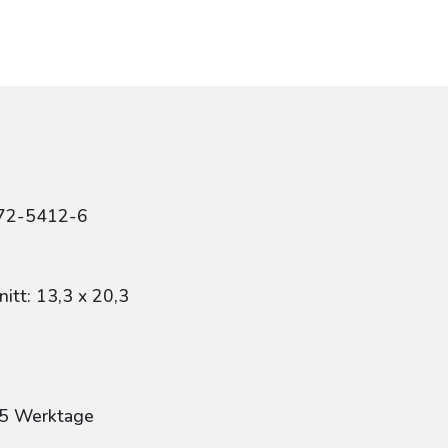
r
472-5412-6
itt: 13,3 x 20,3
: 5 Werktage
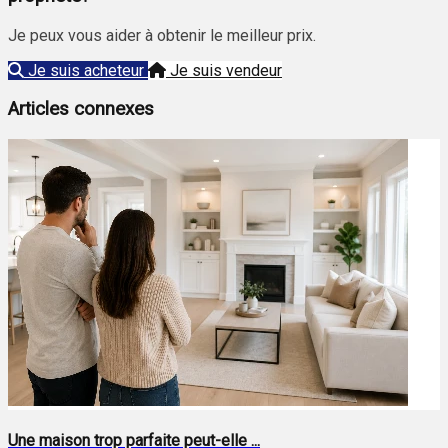
Je peux vous aider à obtenir le meilleur prix.
Je suis acheteur
Je suis vendeur
Articles connexes
Une maison trop parfaite peut-elle ...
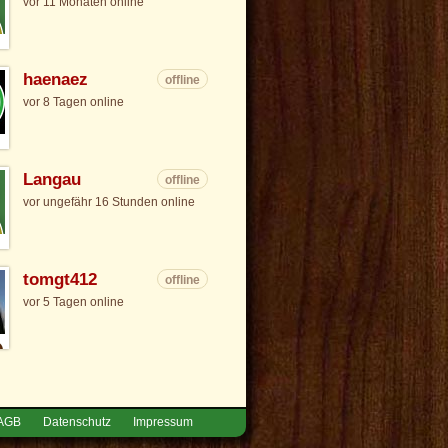
vor 11 Monaten online
haenaez
offline
vor 8 Tagen online
Langau
offline
vor ungefähr 16 Stunden online
tomgt412
offline
vor 5 Tagen online
AGB
Datenschutz
Impressum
----------------------------------------
Look over the entries above. Copy every line that contains the word "online".

» **Result for this exercise**:
vor 11 Monaten online
vor 8 Tagen online
vor ungefähr 16 Stunden online
vor 5 Tagen online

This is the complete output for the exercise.